Welche Gefühle müssen Vizeadmiral Nagumo beseelt haben, so fragt man sich, als er im offenen Boot saß und ringsum im Schein der Morgensonne drei Flugzeugträger in Flammen standen; – die Scheiterhaufen der ersten Garnitur japanischer Piloten und Flugzeuge, ein unersetzlicher Verlust. Er befahl den ungeordneten Rückzug und gab Meldung an Yamamoto, fünf US-Flugzeugträger würden ihn jagen. Yamamoto entband ihn mitten in der kommenden Nacht vom Kommando. Yamaguchi, der die Schlacht möglicherweise gewonnen hätte, zog es vor, mit der“Hyriu“ unterzugehen. Kurz nach Mitternacht wusste Yamamoto, dass er geschlagen war, dass es nicht zu einem Nachtgefecht kommen würde, und dass er bei Tagesanbruch bereits in die Reichweite der auf Midway stationierten amerikanischen Flugzeuge geraten konnte. Doch Spruance war durch den Verlust vieler Maschinen angeschlagen, Die auf Midway stationierte Luftstreitmacht der USA war ein jämmerlicher Haufen zusammengewürfelter Maschinen, schwacher Armee- und Marine-Einheiten.

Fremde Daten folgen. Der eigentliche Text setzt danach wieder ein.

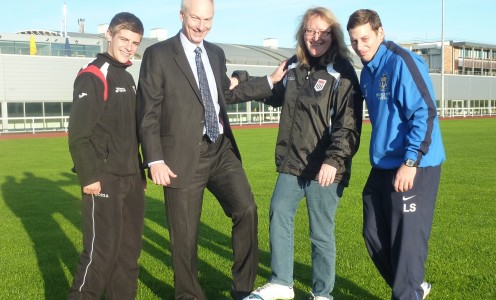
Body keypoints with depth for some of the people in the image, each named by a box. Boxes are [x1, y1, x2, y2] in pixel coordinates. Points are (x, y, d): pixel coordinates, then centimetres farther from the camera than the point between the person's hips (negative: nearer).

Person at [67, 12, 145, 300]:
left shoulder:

Aber Schlachten folgen nun einmal einem unerbittlichen Rhythmus. Für die Japaner jedenfalls war die Zeit wagemutiger Unternehmungen vorbei. Spruances weitere bedeutende Entscheidung bestand darin, eine eventuelle geforderte Verfolgung abzubrechen und die Schlacht zu beenden. Er wollte nicht in den bedrohten Luftraum von Wake Island eindringen, und es wurde berichtet, dass er seinem Stab auf ganz einfache Weise eines klar gemacht hatte: „Wir haben ungefähr allen Schaden angerichtet, den wir anrichten konnten. Machen wir, dass wir hier rauskommen.“ Seine Schiffe hatten keine Kraftstoffreserven mehr, seine Piloten waren erschöpft; ein Gegner von unbekannter, aber jedenfalls großer Stärke entzog sich ihm hinter den Horizont, die bekannte Gefahr, die durch Luftwaffeneinheiten drohte, die an Land stationiert waren, verbot kategorisch, der Lehrmeinung: „Verfolgung um jeden Preis“, zu folgen. Einmal, wesentlich später in seinem Leben, als man Admiral Raymond Spruance zu seinem Sieg beglückwünschte, antwortete er: „Es gab Hunderte von Spruances in der Navy. Dass ich diesen Auftrag erhielt, war reiner Zufall.“
Japan jedoch erlebte über Nacht einen Umschlag des Kampfgeistes: Aus Elan wurde Verzweiflung. Moralisch gesehen, war Japan vom 4. Juni 1942 von 10:30 Uhr an auf der Flucht.